Parateks dalam Industri Film
Fiksasi publik terhadap kenyataan horor mendapat tempat yang subur di media sosial. Terlihat dari munculnya beberapa para pelaku industri film turut menggunakan media sosial sebagai parateks. Khususnya di Twitter, akun Bioskop Online mencuitkan utas mengenai mitos di balik latar tempat film Rumah Kaliurang (2022).
Dalam keterangan utas tersebut ditulis, “Film Rumah Kaliurang emang terinspirasi dari kisah nyata gaes”. Pola ini cukup menarik karena meski film Rumah Kaliurang secara umum tidak dibubuhkan stempel “kenyataan” pada poster filmnya, kebutuhan untuk membaurkan kenyataan dengan cerita film tetap ada.
Tampaknya Visinema selaku rumah produksi dari film Rumah Kaliurang dan pemilik Bioskop Online melihat pemasangan stempel “kenyataan” di poster hanya sebagai promosi dan dianggap sudah usang.
Namun yang dilakukannya ini berarti juga memanfaatkan Twitter sebagai ruang publik untuk berbagi cerita horor tentang Kaliurang. Kejadian horor sebagai pengalaman bersama (shared experience) akan selalu dibagikan dari mulut ke mulut layaknya folklor.
Membuat media sosial sebagai parateks film horor lokal juga dilakukan oleh Joko Anwar di platform Twitter. Pada Twitter Space-nya, ia menanggapi berbagai pertanyaan dari penontonnya mengenai film Pengabdi Setan 2 (2022).
Parateks yang dibuat oleh Joko Anwar dengan menjembatani penonton dan filmnya sebetulnya perlu diapresiasi. Selain tidak membuat parateks yang melulu menjual kenyataan horor di balik layar, ia menciptakan rasa komunalitas dalam film.
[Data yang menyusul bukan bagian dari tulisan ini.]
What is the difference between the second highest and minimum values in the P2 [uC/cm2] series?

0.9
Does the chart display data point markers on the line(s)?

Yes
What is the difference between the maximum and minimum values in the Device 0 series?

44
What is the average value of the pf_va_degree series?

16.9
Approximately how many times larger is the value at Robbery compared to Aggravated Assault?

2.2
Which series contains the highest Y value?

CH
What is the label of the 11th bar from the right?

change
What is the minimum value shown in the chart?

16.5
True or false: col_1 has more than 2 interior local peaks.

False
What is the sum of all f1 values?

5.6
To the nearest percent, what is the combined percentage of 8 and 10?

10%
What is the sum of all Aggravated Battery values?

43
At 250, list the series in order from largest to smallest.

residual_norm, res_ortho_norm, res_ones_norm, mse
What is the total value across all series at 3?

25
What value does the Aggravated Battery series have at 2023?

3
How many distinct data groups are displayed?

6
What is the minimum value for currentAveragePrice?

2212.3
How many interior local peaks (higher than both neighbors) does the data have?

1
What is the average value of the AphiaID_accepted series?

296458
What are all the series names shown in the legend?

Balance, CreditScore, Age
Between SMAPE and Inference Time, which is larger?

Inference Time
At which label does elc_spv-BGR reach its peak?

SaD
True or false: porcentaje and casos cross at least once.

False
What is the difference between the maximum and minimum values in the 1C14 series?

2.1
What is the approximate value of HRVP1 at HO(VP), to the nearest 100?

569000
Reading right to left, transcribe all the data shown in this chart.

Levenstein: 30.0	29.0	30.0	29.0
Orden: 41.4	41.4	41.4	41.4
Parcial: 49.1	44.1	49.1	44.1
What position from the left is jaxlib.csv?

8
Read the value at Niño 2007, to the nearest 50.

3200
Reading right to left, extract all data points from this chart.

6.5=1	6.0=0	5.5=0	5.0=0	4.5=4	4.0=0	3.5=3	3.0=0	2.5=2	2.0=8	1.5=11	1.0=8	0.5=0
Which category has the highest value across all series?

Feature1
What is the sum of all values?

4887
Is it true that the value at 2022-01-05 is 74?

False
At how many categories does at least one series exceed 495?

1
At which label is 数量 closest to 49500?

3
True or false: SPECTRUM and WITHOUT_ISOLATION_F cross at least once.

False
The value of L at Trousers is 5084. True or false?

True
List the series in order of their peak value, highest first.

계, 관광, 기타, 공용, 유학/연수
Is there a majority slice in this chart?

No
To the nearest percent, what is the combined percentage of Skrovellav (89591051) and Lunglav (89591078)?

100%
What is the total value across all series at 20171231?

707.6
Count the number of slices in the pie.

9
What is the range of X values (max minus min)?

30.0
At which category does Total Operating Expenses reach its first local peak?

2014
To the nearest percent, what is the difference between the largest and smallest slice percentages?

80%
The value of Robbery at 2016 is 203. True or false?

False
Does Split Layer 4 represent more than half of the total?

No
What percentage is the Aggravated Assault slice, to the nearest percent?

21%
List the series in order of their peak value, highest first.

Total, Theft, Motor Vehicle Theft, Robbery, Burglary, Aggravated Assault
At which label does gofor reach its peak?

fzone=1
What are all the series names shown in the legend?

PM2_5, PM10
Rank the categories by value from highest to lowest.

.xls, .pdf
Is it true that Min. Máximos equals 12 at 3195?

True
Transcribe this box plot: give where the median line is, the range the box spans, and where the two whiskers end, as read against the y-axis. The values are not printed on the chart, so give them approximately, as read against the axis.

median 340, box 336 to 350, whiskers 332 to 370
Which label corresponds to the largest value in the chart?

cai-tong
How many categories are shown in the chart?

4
Hal ini penting dalam wacana horor yang sebagai sebuah teks sangat bergantung dengan imajinasi kolektif.
Ada beberapa perbincangan yang menjurus ke arah kejadian horor di balik syuting. Namun hal tersebut tidak begitu signifikan. Terlihat dari pembicaraan soal kenyataan horor di balik layar yang tidak berlanjut dan publik lebih senang mendapat penjelasan cerita dari Joko Anwar.
Sebetulnya yang jadi signifikan ialah Joko Anwar menjadi figur yang otoritatif (authoritative). Ia seakan menjaga statusnya sebagai pembuat cerita (author) dengan membuat parateks tersebut. Tampaknya Joko Anwar ingin tetap punya kendali atas cerita yang ia buat. Cerita Pengabdi Setan 2 seakan tidak boleh dimiliki oleh publik dan berkembang liar dalam benak penontonnya.
Jonathan Gray dalam buku yang sama turut memperlihatkan bagaimana parateks yang dibuat oleh fan seperti forum teori fan daring, sama kuatnya dengan yang dibuat oleh pelaku industri film sendiri. Meski parateks yang diproduksi oleh fan, bisa menjadi bentuk resistensi terhadap otoritas industri pada cerita. Gray menjelaskan juga bagaimana parateks dari fan bisa juga bersifat resiprokal dan membantu pembuat cerita meneruskan ceritanya kelak.
Sebetulnya mencermati lebih dekat mengenai parateks dapat menunjukkan bagaimana cerita terus mengalir. Cerita tidak terhenti jika film sudah selesai ditonton atau berhenti tayang di bioskop.
Dengan parateks yang ada, kendali bukan terletak pada pembuat cerita maupun rumah produksi. Karena cerita akan terus berkembang dalam benak publik seperti hantu yang terus bergentayangan.